Reproduce word for word the part of the quarterly report below that begins at the words "Depreciation, depletion and" and stops after "quarter of 2009.".
───── Selected text
Lease operating expense (LOE) was $1.7 million in the first quarter of 2011, which is unchanged from a year ago. LOE per Mcf equivalent (Mcfe) of production decreased to $0.84 in the first quarter of 2011, compared to $0.99 per Mcfe during the first quarter of 2010. The decrease in the rate per Mcfe was primarily due to lower ad valorem taxes of $0.09 per Mcfe, lower workover costs of $0.07 per Mcfe and higher production volumes.
Depreciation, depletion and amortization (DD&A) was $4.1 million in the first quarter of 2011, up from $1.7 million in the first quarter of 2010. The increase in DD&A expense was the result of a 106% increase in the DD&A rate per Mcfe and a 15% increase in production. The DD&A rate for the first quarter of 2011 increased primarily due to higher proved costs associated with recent wells drilled to test oil prospects and limited initial reserve increases related to these activities. The first quarter 2010 DD&A rate partially benefitted from the gathering system sales proceeds credited to proved property costs in the fourth quarter of 2009.
General and administrative expense (G&A) was $2.9 million in the first quarter of 2011 compared to $3.8 million for the same period in 2010, and includes non-cash stock-based compensation expense of $705,000 and $759,000, respectively. The decrease in G&A was primarily due to lower legal fees as a result of the Classic Star litigation settlement in November 2010.
Operations Review and Update
East Texas
In East Texas, first quarter net production from the Hilltop area averaged 20.4 MMcfe per day, down from 23.8 MMcfe per day in the fourth quarter of 2010. The lower volumes were due to natural declines in field production that were not offset by incremental production from newly completed wells during the first quarter.
During 2011, we are continuing to test the potential for oil production from the Eagle Ford Shale/Woodbine (Eaglebine) and Glen Rose formations on our East Texas acreage with a focus on determining the optimum drilling and completion techniques.
In January, we began drilling the Wildman 7H horizontal well to test the Eaglebine, but drilling issues resulted in what we believe to be an incomplete test of the targeted zone. The well is currently producing approximately 40 barrels of oil per day (BOPD) and a substantial amount of water. We have opted to delay additional operations on the well and the drilling of an additional test nearby until we have completed the analysis of a core sample taken from the Eaglebine section of the Belin #3 well, which is a lower Bossier well currently being drilled in a nearby location.
Also during the first quarter, we drilled the Wildman 8H, a horizontal Glen Rose well, and the Williams #2, a vertical well to test both the Eaglebine and Glen Rose formations. Both wells were fracture stimulated in the Glen Rose and completed in late February. Wildman 8H production currently averages approximately 160 BOPD and approximately 200 barrels of fracture stimulation fluids per day on artificial gas lift. We are encouraged by initial results but plan to monitor the well’s performance for a period of time before proceeding with further horizontal development of the Glen Rose formation. The Williams #2, which was initially flowing naturally after stimulation, has been placed on artificial lift and is currently producing approximately 6 BOPD. Later this year, we plan additional Glen Rose perforations and ultimately will commingle the Glen Rose and Eaglebine in the Williams #2 well.
As previously stated, our 2011 drilling activity in East Texas targeting gas producing zones will primarily be focused on meeting lease obligations.
──────────
───── Recorded data
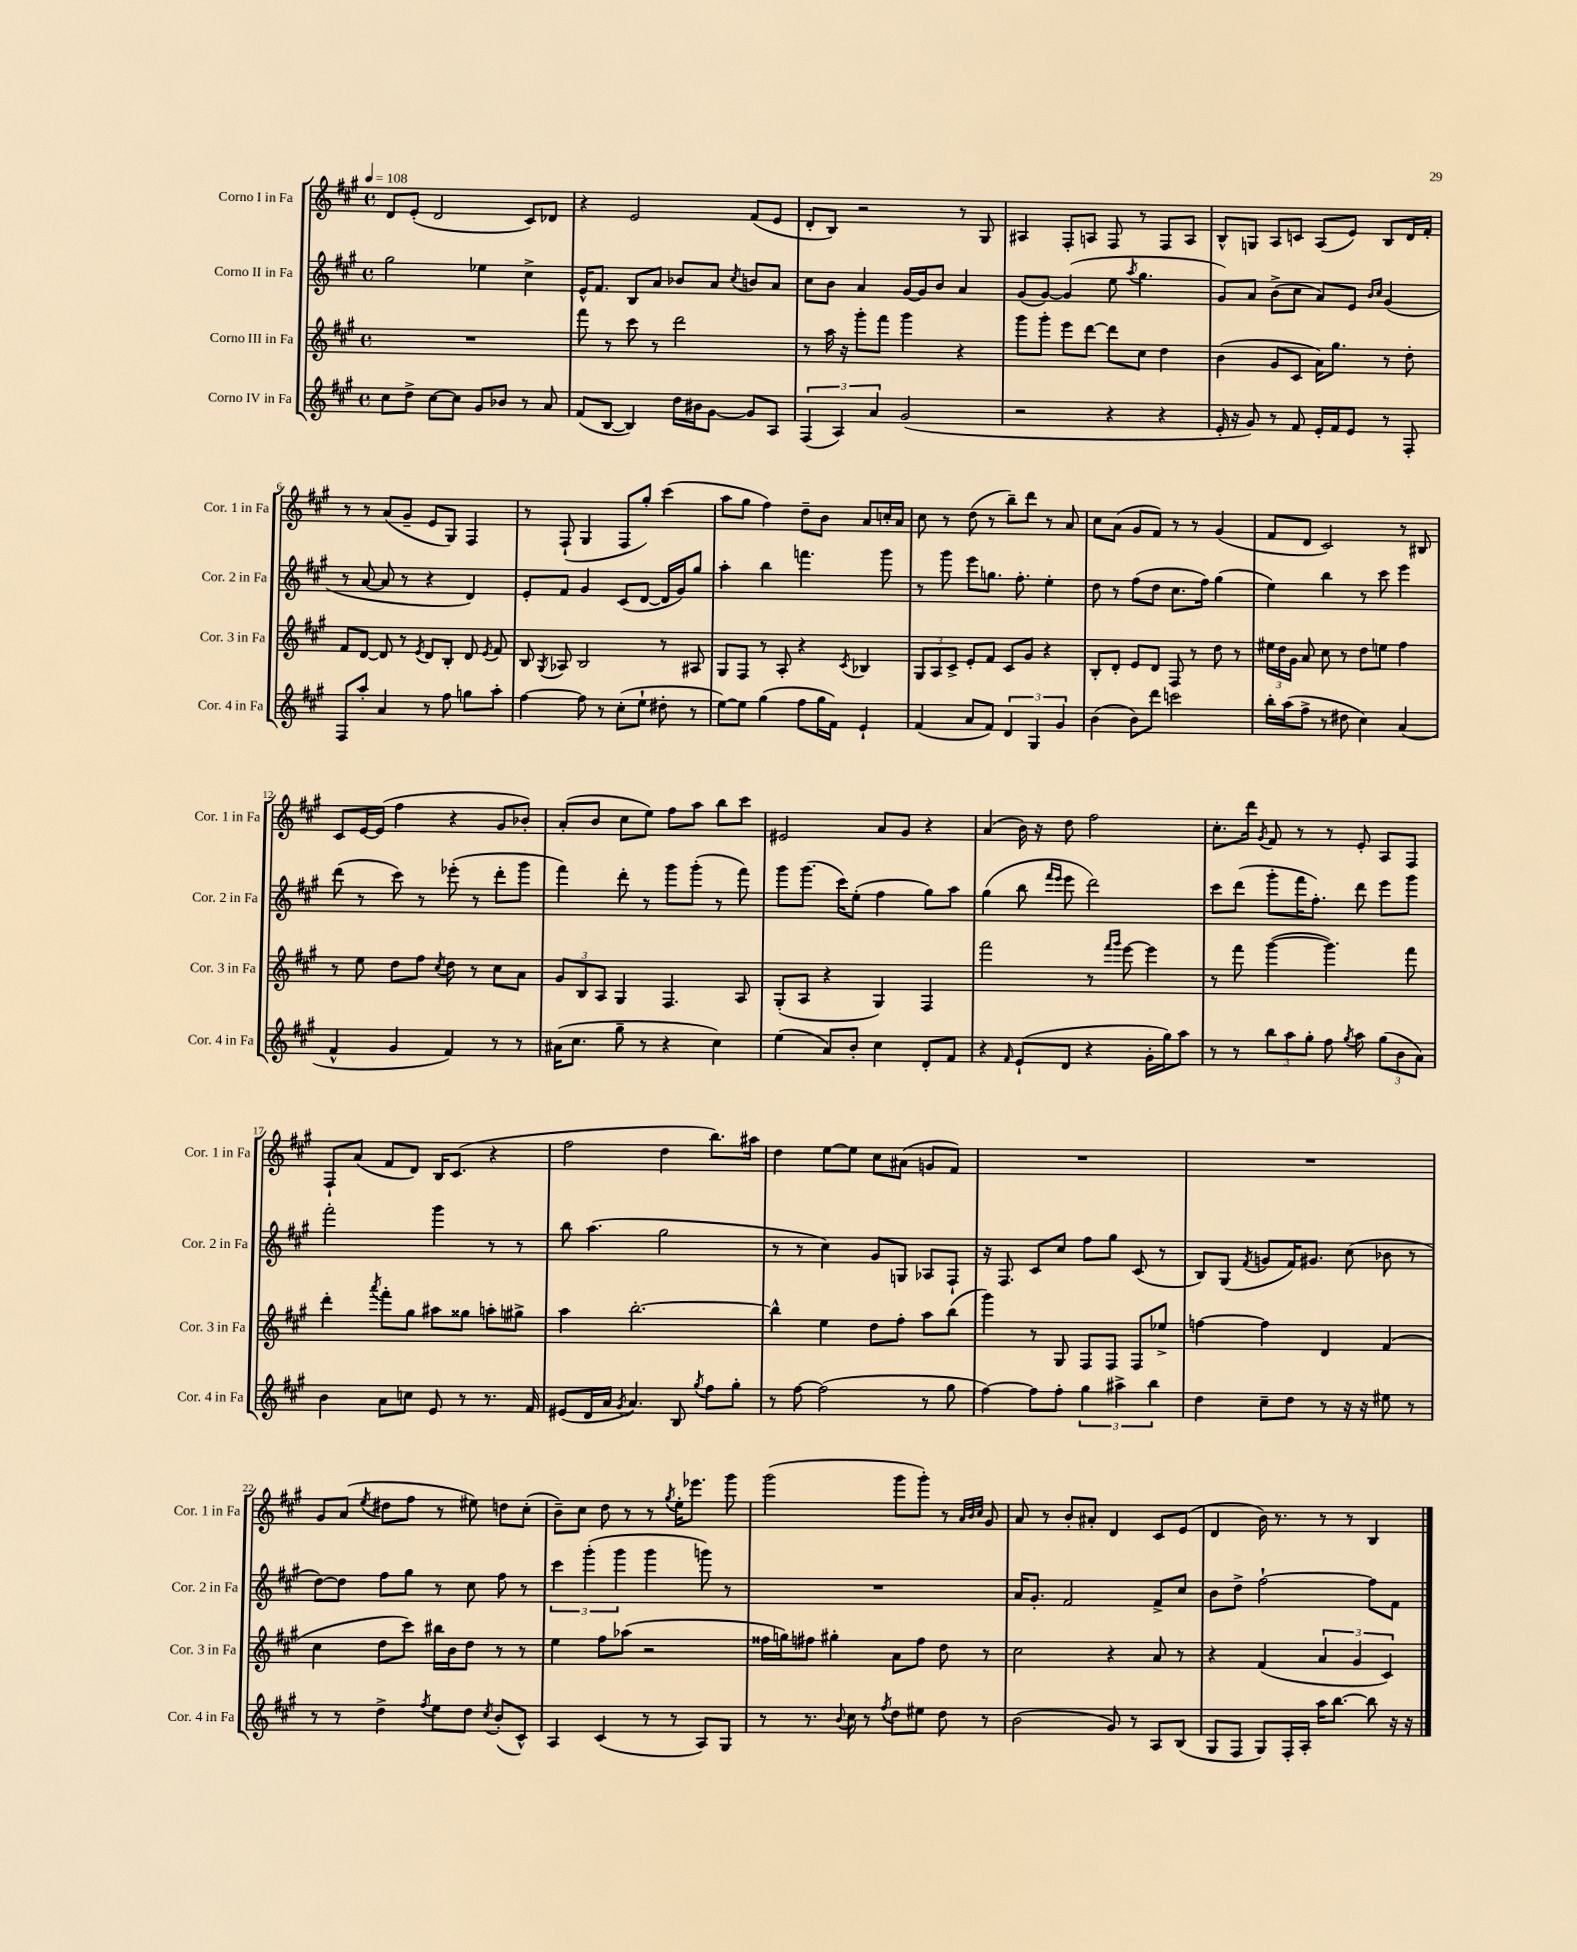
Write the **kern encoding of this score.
──────────
## The completed task
Depreciation, depletion and amortization (DD&A) was $4.1 million in the first quarter of 2011, up from $1.7 million in the first quarter of 2010. The increase in DD&A expense was the result of a 106% increase in the DD&A rate per Mcfe and a 15% increase in production. The DD&A rate for the first quarter of 2011 increased primarily due to higher proved costs associated with recent wells drilled to test oil prospects and limited initial reserve increases related to these activities. The first quarter 2010 DD&A rate partially benefitted from the gathering system sales proceeds credited to proved property costs in the fourth quarter of 2009.